Havia pouco mais de dez anos da publicação do que viera à luz “Documentary, A History of Non-Fiction Film” (1974) do holandês radicado nos EUA Eric Barnouw (1908-2011), de imediato um dos mais influentes volumes internacionais resumindo mundialmente a história da produção de documentários, até hoje inédito por aqui. Seria impossível resumir o amplo desenvolvimento histórico-bibliográfico desde então, exemplificado pela edição nacional em 2011, quinze anos após o lançamento original na França, da bela síntese de Guy Gauthier em “Documentário, Um Outro Cinema” (Papyrus).
Seguindo a escola de Barnouw, acaba de ser publicada nos EUA a terceira edição de “A New History of Documentary Film” (Bloomsbury Academic, 446 págs, US$ 34,95), de uma das principais especialistas americanas, Betsy A. McLaine. Com a mesma pegada didática sem transigir na elegância estilística, o novo volume expande e atualiza as duas edições prévias de 2005 (co-escrita por Jack C. Ellis) e de 2013.
Não se trata de uma história mundial do documentário, contudo, mas sim de seu desenvolvimento nos EUA, Canadá e Reino Unido. O foco se amplia nos capítulos iniciais, durante o estabelecimento do cinema não-ficcional ainda na era silenciosa, para sintetizar as contribuições pioneiras no cinema europeu (com as “sinfonias da metrópole” de Alberto Cavalcanti, Walter Ruttman e Joris Ivens) e na produção soviética (Dziga Viértov à frente).

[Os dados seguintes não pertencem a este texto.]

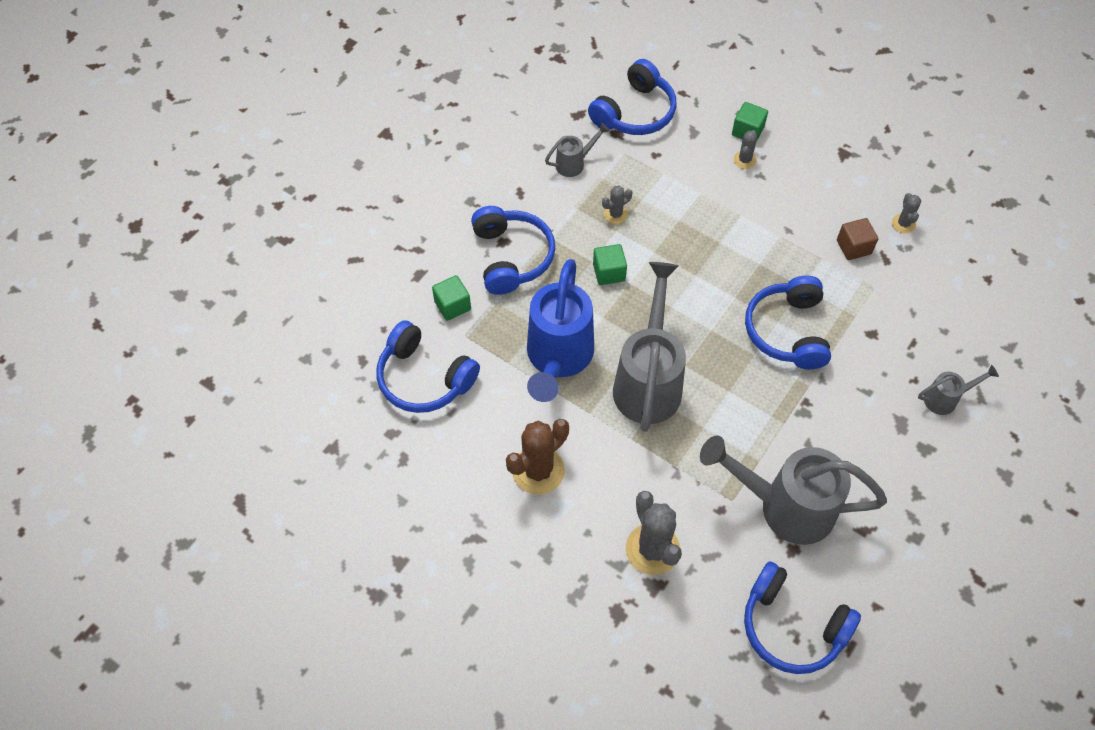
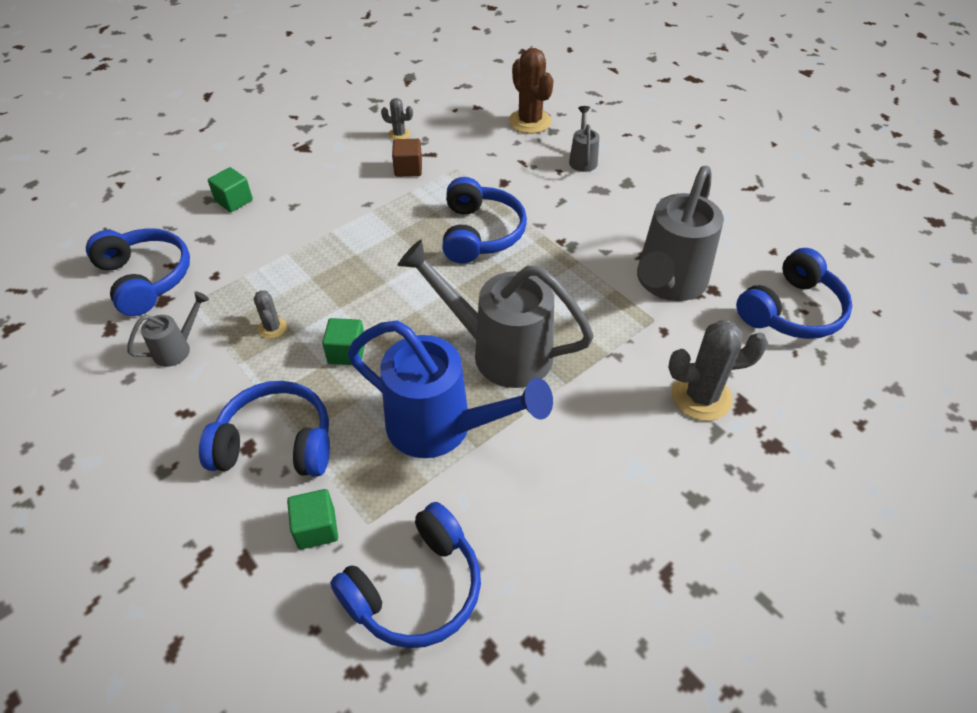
camera: 75 degrees left, 10 degrees down
brown cactus [506,419,569,495] -> brown cactus moved to [509,48,554,134]
grey watering can [545,122,610,177] -> grey watering can turned 60 degrees clockwise [127,291,209,367]
grey cactus [733,130,757,169] -> none
blue headphones [745,276,831,369] -> blue headphones turned 105 degrees counterclockwise [442,177,527,263]

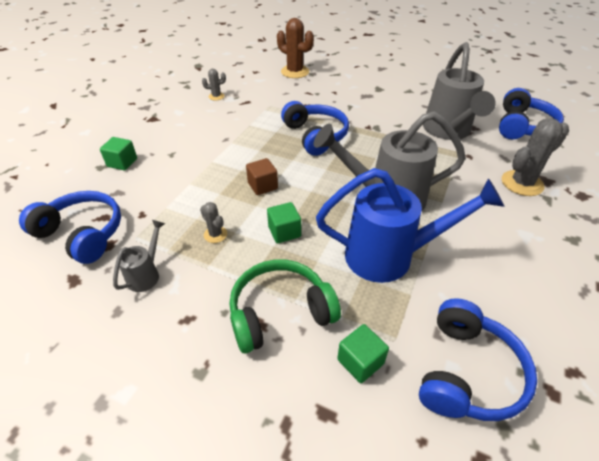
camera: 25 degrees left, 5 degrees down
blue headphones [199,381,330,477] -> green headphones [229,259,341,353]
brown cube [392,139,422,177] -> brown cube moved to [246,158,278,195]
grey watering can [569,106,599,172] -> none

Na sequência da afirmação histórica do cinema não-ficcional, destacam-se capítulos certeiros sobre a “institucionalização” da produção no período britânico (1929-1939) a partir da liderança do canadense John Grierson (1898-1972) e com o estabelecimento em 1939 do National Film Board do Canadá. Talvez o ápice da apresentação histórica seja, porém, o capítulo dedicado ao impacto renovador, nos anos 1960, das escolas quase simultâneas do “Direct Cinema” (Drew, Leacock, Maysles, Pennebaker) e do “Cinéma Verité” (Jean Rouch).
A cada nova edição, há de louvar-se a ampliação da abordagem dedicada à contribuição histórica tradicionalmente marginalizada da produção documental de cineastas mulheres, LGBTQIA+, de origem afro, asiática e de povos originários. No sempre desafiador empenho de abordar a história do presente (século 21), McLaine frisa o diálogo crescente entre documentário e animação e o vigor da produção experimental.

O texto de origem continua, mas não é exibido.